NFL finance group supports Broncos sale to Walmart heir Rob Walton

By ARNIE STAPLETON AP Pro Football Writer

Walmart Chairman Rob Walton speaks at the company shareholders meeting in Fayetteville, Ark., June 5, 2015. (AP Photo/Danny Johnston, File)

ENGLEWOOD, Colo. (AP) — NFL owners will decide on Aug. 9 whether to approve the proposed $4.65 billion sale of the Denver Broncos to the Waltons, heirs to the Walmart fortune and America’s richest family.

The league’s finance committee met Wednesday and unanimously recommended the transaction for approval.

The committee will send a report to all clubs at a special league meeting on Aug. 9. Twenty-four of the 32 teams are needed to approve the sale of the storied franchise from the Pat Bowlen Trust to Rob Walton; his daughter, Carrie Walton Penner; and her husband, Greg Penner.
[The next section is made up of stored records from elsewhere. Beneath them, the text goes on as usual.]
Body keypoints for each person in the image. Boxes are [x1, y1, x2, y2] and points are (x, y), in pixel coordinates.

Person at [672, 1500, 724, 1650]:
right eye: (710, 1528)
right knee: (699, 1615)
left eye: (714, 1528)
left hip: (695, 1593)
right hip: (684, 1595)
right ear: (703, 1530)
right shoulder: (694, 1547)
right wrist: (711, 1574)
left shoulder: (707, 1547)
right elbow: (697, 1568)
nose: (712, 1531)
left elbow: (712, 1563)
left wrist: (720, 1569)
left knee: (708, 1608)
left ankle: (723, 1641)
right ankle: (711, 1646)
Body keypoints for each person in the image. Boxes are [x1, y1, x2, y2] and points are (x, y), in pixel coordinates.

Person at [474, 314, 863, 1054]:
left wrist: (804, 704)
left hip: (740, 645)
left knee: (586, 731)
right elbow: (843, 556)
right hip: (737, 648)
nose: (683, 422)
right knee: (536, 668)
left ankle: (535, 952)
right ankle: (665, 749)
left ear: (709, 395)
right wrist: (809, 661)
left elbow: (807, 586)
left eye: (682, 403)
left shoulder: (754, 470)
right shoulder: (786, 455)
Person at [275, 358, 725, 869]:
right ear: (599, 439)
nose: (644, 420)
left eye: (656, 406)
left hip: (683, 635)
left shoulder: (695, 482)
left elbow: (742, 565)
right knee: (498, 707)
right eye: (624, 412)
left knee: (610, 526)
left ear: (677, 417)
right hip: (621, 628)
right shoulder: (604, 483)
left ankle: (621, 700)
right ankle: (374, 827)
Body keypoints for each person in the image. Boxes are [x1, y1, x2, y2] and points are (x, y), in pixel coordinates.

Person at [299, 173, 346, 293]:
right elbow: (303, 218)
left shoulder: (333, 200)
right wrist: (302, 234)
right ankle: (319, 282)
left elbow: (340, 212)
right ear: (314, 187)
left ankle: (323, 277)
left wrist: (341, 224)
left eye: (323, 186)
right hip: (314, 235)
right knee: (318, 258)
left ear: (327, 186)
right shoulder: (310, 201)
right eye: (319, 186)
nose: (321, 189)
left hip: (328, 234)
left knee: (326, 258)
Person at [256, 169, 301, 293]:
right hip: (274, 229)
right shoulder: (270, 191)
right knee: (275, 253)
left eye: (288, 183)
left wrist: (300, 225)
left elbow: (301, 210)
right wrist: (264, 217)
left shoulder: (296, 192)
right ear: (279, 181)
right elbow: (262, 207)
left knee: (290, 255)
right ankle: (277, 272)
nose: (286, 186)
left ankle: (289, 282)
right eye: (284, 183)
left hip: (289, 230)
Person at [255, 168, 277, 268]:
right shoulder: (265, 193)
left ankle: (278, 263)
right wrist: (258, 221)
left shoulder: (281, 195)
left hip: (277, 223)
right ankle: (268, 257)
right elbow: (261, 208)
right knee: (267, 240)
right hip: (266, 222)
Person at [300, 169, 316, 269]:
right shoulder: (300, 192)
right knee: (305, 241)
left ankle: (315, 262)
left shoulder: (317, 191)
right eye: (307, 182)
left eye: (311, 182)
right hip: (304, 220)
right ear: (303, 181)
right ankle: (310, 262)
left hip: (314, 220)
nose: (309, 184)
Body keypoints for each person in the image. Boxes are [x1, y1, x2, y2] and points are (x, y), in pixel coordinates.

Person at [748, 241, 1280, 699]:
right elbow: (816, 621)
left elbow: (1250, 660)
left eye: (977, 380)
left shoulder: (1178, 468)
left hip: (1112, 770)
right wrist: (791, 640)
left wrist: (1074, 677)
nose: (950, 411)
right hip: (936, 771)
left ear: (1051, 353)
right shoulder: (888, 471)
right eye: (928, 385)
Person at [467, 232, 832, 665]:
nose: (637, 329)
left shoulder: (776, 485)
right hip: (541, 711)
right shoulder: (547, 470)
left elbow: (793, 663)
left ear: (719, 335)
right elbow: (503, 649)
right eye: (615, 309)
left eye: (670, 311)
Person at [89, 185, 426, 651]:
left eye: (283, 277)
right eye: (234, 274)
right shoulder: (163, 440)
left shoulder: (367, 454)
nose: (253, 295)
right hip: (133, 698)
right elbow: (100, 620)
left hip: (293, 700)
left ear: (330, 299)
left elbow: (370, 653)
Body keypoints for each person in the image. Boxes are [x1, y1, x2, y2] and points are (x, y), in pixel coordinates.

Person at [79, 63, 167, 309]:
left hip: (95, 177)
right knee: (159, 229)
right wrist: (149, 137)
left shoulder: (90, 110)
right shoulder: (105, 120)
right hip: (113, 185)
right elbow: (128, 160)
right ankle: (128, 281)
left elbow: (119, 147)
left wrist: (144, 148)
Commissioner Roger Goodell has made minority ownership a point of emphasis in the league. The Walton-Penner group met those wishes by including former U.S. Secretary of State Condoleezza Rice and Starbucks board chair Mellody Hobson — both Black women.

The deal is the most expensive for a sports franchise in the world, surpassing the $3.1 billion sale earlier this year of Chelsea, one of European soccer’s blue ribbon teams, to an American-led consortium fronted by Los Angeles Dodgers part-owner Todd Boehly.

Walton, 77, was chairman of Walmart from 1992-2015. He is the eldest son of founder Sam Walton and Helen Walton and has an estimated net worth of nearly $60 billion. He would become by far the richest owner in the NFL if the sale is approved as expected.

The Pat Bowlen Trust has run the franchise for several years and put the club up for sale last year after Hall of Famer Pat Bowlen’s children couldn’t concur on a successor to their father.

Bowlen, who bought the team in 1984, died in 2019, a month shy of his induction into the Pro Football Hall of Fame.